Le fait d’être une jeune femme dans un débat public encore rongé par le sexisme n’explique pas, à lui seul, la polarisation autour de la personnalité de Millie Bobby Brown. Si l’actrice est aussi scrutée, c’est également parce qu’elle ne suit pas la voie toute tracée qu’on attend d’elle. Hollywood lui tend les bras? Elle préfère prendre des chemins de traverse, lancer une marque de cosmétiques à l’âge de 15 ans, s’essayer à la chanson pendant le Covid-19 ou co-écrire un livre. Tout juste la voit-on dans quelques blockbusters oubliables, comme «Godzilla 2» et «Godzilla vs. Kong», avant de revenir illico sur Netflix pour… d’autres blockbusters oubliables, comme «The Electric State» cette année. 

Photo: Mike Marsland/WireImage

Preuve de son désintérêt pour Hollywood, Millie Bobby Brown se tient éloigné des banlieues cossues de Los Angeles où vivent la majorité des acteurs et des actrices aux États-Unis. Aux villas somptueuses sur les hauteurs de la Cité des Anges, la comédienne préfère une immense ferme en Géorgie, dans laquelle elle vit avec des dizaines d’animaux et son époux, Jake Bongiovi, fils du chanteur Jon Bon Jovi. Son mariage à seulement 20 ans, puis l’adoption un an plus tard d’une petite fille, ont là aussi suscité des débats passionnés en ligne sur sa maturité supposément insuffisante pour se lancer dans de telles aventures. 

L'anti-Timothée Chalamet

Cette ferme se situe près d’Atlanta où, et on ne peut y voir un hasard, se trouvent aussi les studios de tournage de «Stranger Things», que Millie Bobby Brown vient de quitter définitivement après dix années de regards butés et de nez qui saigne. Comme si même géographiquement, l’actrice peinait à refermer la page Netflix, pour lequel elle travaille quasi exclusivement. Entre le troisième volet d’«Enola Holmes», une comédie romantique et une série avec Rachel Brosnahan, actrice de «La fabuleuse Mrs Maisel», ses trois prochains projets sont pour le géant du streaming, qui l’enferme dans des productions standardisées. Du côté de la plateforme, on y trouve son compte: «Stranger Things» est la dernière production originale qui cartonne réellement et on sait qu’il sera difficile de tourner la page. Garder dans son giron sa figure désormais emblématique, c’est tenter de garder aussi les fans sur son catalogue. 

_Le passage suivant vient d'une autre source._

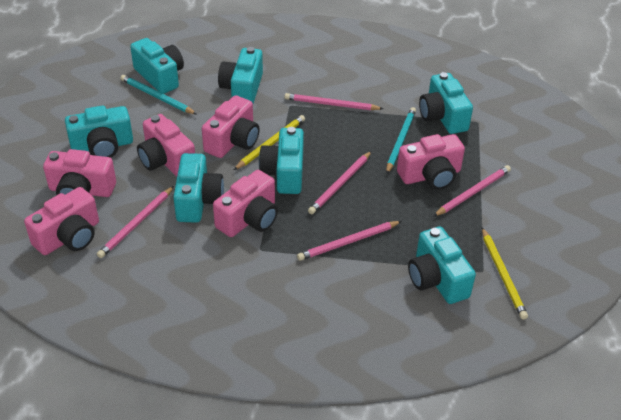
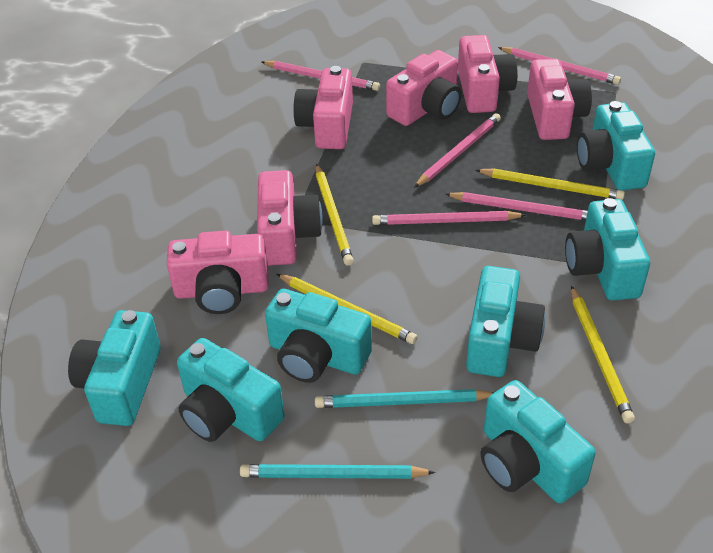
yellow pencil: 2 -> 4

Reste à savoir si Millie Bobby Brown mérite mieux. En réalité, et c’est peut-être là le plus surprenant pour une actrice, le cinéma ne l’intéresse pas plus que cela, ni devant la caméra ni devant un écran. «Je ne regarde pas de films», déclare-t-elle en 2024 auprès du tabloïd «The Sun». «On me dit souvent que je devrais regarder absolument tel film parce qu’il pourrait changer ma vie. Et moi je me demande juste combien de temps je devrais supporter ça. Parce que mon cerveau et moi, nous n’aimons même pas regarder mes propres films.» Un comble pour une jeune femme qui a fondé sa société de production, PCMA, en 2020.

A ce titre, l’actrice apparaît presque comme l’exact contraire de Timothée Chalamet, qui ne cache pas son ambition de décrocher le plus vite possible un Oscar, et enchaîne les films d’auteur à la manière d’un Robert de Niro jeune. Et si, finalement, Millie Bobby Brown faisait du cinéma comme d’autres deviennent comptables, sans y voir autre chose qu’un travail alimentaire (très lucratif)? Et si Netflix offrait un confortable cocon qu’elle n’avait aucun intérêt à quitter pour le moment? A seulement 21 ans, l’inoubliable Eleven a encore le temps de trouver le courage de voler de ses propres ailes. Ou pas.